> _RECORD EXTRACTS_
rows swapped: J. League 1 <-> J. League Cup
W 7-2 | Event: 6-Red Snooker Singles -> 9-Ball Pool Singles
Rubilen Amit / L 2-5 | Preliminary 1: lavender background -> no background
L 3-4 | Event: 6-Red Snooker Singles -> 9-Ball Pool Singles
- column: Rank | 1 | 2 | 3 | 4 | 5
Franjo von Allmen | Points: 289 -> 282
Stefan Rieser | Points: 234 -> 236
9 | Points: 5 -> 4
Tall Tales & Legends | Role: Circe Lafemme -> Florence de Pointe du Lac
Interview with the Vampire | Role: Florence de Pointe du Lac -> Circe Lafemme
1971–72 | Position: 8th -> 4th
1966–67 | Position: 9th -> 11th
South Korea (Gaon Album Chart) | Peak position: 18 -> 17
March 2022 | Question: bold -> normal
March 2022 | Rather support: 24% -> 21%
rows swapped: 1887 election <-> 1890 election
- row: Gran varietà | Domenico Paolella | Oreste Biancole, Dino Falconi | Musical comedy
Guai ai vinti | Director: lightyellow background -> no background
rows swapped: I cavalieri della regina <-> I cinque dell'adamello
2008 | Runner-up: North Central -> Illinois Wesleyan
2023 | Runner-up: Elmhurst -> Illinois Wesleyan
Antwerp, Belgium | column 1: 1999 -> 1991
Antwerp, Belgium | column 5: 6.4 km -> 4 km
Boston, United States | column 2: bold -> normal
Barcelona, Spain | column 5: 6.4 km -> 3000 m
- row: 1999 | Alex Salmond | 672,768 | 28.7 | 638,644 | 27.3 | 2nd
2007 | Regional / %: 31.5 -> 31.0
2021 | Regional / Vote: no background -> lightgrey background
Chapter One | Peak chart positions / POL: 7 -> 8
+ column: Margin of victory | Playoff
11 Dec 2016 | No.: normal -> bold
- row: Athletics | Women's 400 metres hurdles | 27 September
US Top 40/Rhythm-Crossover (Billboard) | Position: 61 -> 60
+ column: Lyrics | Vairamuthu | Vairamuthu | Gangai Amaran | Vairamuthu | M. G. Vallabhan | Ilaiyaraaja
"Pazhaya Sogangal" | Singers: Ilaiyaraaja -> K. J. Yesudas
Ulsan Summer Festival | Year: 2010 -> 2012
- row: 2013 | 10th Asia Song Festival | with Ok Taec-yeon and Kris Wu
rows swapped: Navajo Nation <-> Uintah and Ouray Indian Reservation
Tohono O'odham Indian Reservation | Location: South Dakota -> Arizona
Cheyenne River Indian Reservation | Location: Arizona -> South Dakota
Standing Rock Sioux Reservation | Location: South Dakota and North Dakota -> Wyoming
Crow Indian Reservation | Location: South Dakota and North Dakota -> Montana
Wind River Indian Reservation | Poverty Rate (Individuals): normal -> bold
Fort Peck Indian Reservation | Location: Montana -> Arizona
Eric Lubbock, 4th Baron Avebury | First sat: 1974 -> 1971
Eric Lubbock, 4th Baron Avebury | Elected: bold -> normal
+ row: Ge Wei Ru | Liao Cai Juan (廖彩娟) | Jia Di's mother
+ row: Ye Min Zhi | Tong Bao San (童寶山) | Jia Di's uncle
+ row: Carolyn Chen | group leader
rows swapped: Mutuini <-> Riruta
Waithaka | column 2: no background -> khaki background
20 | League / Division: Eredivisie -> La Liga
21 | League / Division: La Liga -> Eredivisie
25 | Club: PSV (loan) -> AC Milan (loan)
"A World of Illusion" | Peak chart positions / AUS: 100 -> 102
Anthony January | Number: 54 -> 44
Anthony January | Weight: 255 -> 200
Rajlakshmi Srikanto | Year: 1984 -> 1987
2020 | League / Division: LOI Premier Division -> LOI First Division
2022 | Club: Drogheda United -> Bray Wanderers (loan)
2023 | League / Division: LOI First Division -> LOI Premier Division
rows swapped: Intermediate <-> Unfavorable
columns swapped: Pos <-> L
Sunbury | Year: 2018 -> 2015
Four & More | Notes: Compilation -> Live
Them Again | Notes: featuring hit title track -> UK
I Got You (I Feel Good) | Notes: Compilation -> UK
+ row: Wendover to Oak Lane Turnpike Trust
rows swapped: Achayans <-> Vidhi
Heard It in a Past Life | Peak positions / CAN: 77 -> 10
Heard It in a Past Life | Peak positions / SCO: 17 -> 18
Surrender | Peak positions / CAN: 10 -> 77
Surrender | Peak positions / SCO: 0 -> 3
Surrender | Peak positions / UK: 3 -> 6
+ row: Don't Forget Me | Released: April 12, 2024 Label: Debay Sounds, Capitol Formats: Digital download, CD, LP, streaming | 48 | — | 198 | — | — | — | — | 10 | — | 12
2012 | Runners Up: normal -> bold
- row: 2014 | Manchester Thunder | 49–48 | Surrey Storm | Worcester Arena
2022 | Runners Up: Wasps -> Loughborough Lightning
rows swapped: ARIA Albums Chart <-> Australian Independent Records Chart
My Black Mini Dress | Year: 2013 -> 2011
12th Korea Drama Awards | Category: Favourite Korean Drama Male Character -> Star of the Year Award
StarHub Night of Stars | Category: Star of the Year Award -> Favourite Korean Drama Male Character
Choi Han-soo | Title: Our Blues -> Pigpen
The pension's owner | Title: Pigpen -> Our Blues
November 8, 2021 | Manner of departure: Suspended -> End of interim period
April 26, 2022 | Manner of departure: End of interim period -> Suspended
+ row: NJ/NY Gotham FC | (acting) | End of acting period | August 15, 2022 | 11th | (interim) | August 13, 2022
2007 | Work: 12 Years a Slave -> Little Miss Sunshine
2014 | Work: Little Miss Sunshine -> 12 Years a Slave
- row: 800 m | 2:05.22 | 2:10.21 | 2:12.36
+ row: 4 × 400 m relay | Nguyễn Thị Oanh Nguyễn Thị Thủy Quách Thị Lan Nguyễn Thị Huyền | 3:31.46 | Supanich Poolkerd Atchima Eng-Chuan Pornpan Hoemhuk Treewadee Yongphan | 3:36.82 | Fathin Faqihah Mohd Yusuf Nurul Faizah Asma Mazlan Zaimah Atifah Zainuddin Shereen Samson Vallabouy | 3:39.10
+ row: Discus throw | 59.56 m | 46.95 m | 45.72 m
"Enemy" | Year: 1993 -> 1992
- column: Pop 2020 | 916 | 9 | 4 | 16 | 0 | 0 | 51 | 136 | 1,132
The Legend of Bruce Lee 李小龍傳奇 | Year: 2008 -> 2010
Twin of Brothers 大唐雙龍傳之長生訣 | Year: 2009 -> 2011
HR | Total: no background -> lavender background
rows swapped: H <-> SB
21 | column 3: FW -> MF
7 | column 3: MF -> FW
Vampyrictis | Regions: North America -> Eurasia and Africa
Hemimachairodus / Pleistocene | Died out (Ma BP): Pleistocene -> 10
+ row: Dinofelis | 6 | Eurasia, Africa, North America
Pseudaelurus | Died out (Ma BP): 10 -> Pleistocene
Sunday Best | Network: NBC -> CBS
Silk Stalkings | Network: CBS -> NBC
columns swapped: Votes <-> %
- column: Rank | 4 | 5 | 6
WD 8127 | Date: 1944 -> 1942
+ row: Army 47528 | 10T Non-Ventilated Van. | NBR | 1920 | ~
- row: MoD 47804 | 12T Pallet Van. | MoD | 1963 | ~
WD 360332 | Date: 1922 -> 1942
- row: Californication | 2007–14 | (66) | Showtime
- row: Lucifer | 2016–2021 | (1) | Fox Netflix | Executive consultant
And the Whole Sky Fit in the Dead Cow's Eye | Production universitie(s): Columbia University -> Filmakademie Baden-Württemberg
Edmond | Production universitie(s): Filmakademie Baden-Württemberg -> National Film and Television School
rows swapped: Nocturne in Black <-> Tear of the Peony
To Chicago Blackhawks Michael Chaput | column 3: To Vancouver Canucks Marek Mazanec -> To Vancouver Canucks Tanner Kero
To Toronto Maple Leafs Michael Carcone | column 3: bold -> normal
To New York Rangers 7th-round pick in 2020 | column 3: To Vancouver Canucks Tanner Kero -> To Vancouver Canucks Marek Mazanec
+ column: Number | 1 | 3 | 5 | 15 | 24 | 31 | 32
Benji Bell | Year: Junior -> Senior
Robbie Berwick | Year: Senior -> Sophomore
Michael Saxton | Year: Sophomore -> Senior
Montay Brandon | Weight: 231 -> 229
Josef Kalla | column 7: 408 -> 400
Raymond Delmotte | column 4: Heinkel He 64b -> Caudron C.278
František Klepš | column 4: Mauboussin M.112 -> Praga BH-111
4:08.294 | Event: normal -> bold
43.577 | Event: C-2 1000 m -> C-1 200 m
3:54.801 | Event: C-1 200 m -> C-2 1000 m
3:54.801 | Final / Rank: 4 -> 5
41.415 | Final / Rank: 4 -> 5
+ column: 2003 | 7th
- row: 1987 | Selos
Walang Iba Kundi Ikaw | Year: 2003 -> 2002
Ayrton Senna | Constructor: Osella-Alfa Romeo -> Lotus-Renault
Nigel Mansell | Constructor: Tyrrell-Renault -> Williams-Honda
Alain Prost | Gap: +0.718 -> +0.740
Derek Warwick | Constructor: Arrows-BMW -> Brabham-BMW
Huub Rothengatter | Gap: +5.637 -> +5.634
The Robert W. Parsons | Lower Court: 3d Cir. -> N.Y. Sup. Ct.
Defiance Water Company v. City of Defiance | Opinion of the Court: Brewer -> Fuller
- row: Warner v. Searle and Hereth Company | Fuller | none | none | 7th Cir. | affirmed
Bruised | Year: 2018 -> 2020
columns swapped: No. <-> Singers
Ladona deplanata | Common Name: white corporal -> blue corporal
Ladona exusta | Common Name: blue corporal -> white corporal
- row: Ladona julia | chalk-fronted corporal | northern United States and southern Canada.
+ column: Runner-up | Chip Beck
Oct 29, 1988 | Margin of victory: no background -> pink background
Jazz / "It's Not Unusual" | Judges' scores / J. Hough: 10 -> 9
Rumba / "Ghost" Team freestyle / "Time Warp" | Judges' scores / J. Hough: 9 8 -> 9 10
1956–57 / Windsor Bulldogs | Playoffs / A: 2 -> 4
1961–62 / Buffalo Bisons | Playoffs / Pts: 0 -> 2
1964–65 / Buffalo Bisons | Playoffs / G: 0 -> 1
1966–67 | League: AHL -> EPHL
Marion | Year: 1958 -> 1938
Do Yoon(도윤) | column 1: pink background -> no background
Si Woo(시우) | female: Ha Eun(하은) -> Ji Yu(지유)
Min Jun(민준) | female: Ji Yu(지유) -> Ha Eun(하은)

> _PROBLEM DESCRIPTION_
Reproduce the lines from the first one up to and including the line with "Tohono O'odham Indian", changing each "Event" to "Discipline" and leaving everything else untouched.

> _PROBLEM SOLUTION_
rows swapped: J. League 1 <-> J. League Cup
W 7-2 | Discipline: 6-Red Snooker Singles -> 9-Ball Pool Singles
Rubilen Amit / L 2-5 | Preliminary 1: lavender background -> no background
L 3-4 | Discipline: 6-Red Snooker Singles -> 9-Ball Pool Singles
- column: Rank | 1 | 2 | 3 | 4 | 5
Franjo von Allmen | Points: 289 -> 282
Stefan Rieser | Points: 234 -> 236
9 | Points: 5 -> 4
Tall Tales & Legends | Role: Circe Lafemme -> Florence de Pointe du Lac
Interview with the Vampire | Role: Florence de Pointe du Lac -> Circe Lafemme
1971–72 | Position: 8th -> 4th
1966–67 | Position: 9th -> 11th
South Korea (Gaon Album Chart) | Peak position: 18 -> 17
March 2022 | Question: bold -> normal
March 2022 | Rather support: 24% -> 21%
rows swapped: 1887 election <-> 1890 election
- row: Gran varietà | Domenico Paolella | Oreste Biancole, Dino Falconi | Musical comedy
Guai ai vinti | Director: lightyellow background -> no background
rows swapped: I cavalieri della regina <-> I cinque dell'adamello
2008 | Runner-up: North Central -> Illinois Wesleyan
2023 | Runner-up: Elmhurst -> Illinois Wesleyan
Antwerp, Belgium | column 1: 1999 -> 1991
Antwerp, Belgium | column 5: 6.4 km -> 4 km
Boston, United States | column 2: bold -> normal
Barcelona, Spain | column 5: 6.4 km -> 3000 m
- row: 1999 | Alex Salmond | 672,768 | 28.7 | 638,644 | 27.3 | 2nd
2007 | Regional / %: 31.5 -> 31.0
2021 | Regional / Vote: no background -> lightgrey background
Chapter One | Peak chart positions / POL: 7 -> 8
+ column: Margin of victory | Playoff
11 Dec 2016 | No.: normal -> bold
- row: Athletics | Women's 400 metres hurdles | 27 September
US Top 40/Rhythm-Crossover (Billboard) | Position: 61 -> 60
+ column: Lyrics | Vairamuthu | Vairamuthu | Gangai Amaran | Vairamuthu | M. G. Vallabhan | Ilaiyaraaja
"Pazhaya Sogangal" | Singers: Ilaiyaraaja -> K. J. Yesudas
Ulsan Summer Festival | Year: 2010 -> 2012
- row: 2013 | 10th Asia Song Festival | with Ok Taec-yeon and Kris Wu
rows swapped: Navajo Nation <-> Uintah and Ouray Indian Reservation
Tohono O'odham Indian Reservation | Location: South Dakota -> Arizona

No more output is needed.